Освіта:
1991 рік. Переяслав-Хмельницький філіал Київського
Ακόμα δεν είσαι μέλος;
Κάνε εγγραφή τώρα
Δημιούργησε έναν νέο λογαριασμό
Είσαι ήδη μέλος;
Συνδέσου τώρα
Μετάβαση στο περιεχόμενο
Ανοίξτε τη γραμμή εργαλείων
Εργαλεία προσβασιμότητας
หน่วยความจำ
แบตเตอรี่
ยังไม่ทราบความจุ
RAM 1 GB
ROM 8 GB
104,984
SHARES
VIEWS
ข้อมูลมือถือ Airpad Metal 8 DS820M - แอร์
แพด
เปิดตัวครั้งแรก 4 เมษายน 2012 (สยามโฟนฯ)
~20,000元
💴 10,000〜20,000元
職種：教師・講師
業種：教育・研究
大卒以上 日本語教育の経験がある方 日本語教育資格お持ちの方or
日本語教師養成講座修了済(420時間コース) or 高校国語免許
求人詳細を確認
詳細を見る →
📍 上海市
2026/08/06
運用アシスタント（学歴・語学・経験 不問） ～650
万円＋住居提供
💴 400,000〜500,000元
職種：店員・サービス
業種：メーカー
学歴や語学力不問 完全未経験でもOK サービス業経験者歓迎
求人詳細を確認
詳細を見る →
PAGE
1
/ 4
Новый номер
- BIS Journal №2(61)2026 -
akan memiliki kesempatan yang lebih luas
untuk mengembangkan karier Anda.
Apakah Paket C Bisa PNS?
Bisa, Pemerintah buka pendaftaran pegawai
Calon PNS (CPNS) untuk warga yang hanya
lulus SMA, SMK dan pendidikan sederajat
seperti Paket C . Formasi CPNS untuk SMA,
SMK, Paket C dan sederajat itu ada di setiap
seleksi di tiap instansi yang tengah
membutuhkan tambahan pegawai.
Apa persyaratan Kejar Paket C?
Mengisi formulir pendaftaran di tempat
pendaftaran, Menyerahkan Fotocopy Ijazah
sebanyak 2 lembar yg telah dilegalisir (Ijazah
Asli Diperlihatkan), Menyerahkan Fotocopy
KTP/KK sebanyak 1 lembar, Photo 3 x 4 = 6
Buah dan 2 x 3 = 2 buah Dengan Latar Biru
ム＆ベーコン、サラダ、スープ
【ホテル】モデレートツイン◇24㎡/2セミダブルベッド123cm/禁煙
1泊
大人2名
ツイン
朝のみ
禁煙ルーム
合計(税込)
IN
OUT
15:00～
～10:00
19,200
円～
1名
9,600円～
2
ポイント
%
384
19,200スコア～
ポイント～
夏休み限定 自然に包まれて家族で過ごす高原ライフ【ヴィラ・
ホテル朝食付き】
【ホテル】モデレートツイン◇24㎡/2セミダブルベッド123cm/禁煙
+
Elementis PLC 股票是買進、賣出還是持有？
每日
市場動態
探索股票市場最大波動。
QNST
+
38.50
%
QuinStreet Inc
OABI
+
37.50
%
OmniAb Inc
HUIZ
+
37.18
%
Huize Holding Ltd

______________________________

- What to do: Return the material exactly. Leave out no line.

- Solved exercise:
Освіта:
1991 рік. Переяслав-Хмельницький філіал Київського
Ακόμα δεν είσαι μέλος;
Κάνε εγγραφή τώρα
Δημιούργησε έναν νέο λογαριασμό
Είσαι ήδη μέλος;
Συνδέσου τώρα
Μετάβαση στο περιεχόμενο
Ανοίξτε τη γραμμή εργαλείων
Εργαλεία προσβασιμότητας
หน่วยความจำ
แบตเตอรี่
ยังไม่ทราบความจุ
RAM 1 GB
ROM 8 GB
104,984
SHARES
VIEWS
ข้อมูลมือถือ Airpad Metal 8 DS820M - แอร์
แพด
เปิดตัวครั้งแรก 4 เมษายน 2012 (สยามโฟนฯ)
~20,000元
💴 10,000〜20,000元
職種：教師・講師
業種：教育・研究
大卒以上 日本語教育の経験がある方 日本語教育資格お持ちの方or
日本語教師養成講座修了済(420時間コース) or 高校国語免許
求人詳細を確認
詳細を見る →
📍 上海市
2026/08/06
運用アシスタント（学歴・語学・経験 不問） ～650
万円＋住居提供
💴 400,000〜500,000元
職種：店員・サービス
業種：メーカー
学歴や語学力不問 完全未経験でもOK サービス業経験者歓迎
求人詳細を確認
詳細を見る →
PAGE
1
/ 4
Новый номер
- BIS Journal №2(61)2026 -
akan memiliki kesempatan yang lebih luas
untuk mengembangkan karier Anda.
Apakah Paket C Bisa PNS?
Bisa, Pemerintah buka pendaftaran pegawai
Calon PNS (CPNS) untuk warga yang hanya
lulus SMA, SMK dan pendidikan sederajat
seperti Paket C . Formasi CPNS untuk SMA,
SMK, Paket C dan sederajat itu ada di setiap
seleksi di tiap instansi yang tengah
membutuhkan tambahan pegawai.
Apa persyaratan Kejar Paket C?
Mengisi formulir pendaftaran di tempat
pendaftaran, Menyerahkan Fotocopy Ijazah
sebanyak 2 lembar yg telah dilegalisir (Ijazah
Asli Diperlihatkan), Menyerahkan Fotocopy
KTP/KK sebanyak 1 lembar, Photo 3 x 4 = 6
Buah dan 2 x 3 = 2 buah Dengan Latar Biru
ム＆ベーコン、サラダ、スープ
【ホテル】モデレートツイン◇24㎡/2セミダブルベッド123cm/禁煙
1泊
大人2名
ツイン
朝のみ
禁煙ルーム
合計(税込)
IN
OUT
15:00～
～10:00
19,200
円～
1名
9,600円～
2
ポイント
%
384
19,200スコア～
ポイント～
夏休み限定 自然に包まれて家族で過ごす高原ライフ【ヴィラ・
ホテル朝食付き】
【ホテル】モデレートツイン◇24㎡/2セミダブルベッド123cm/禁煙
+
Elementis PLC 股票是買進、賣出還是持有？
每日
市場動態
探索股票市場最大波動。
QNST
+
38.50
%
QuinStreet Inc
OABI
+
37.50
%
OmniAb Inc
HUIZ
+
37.18
%
Huize Holding Ltd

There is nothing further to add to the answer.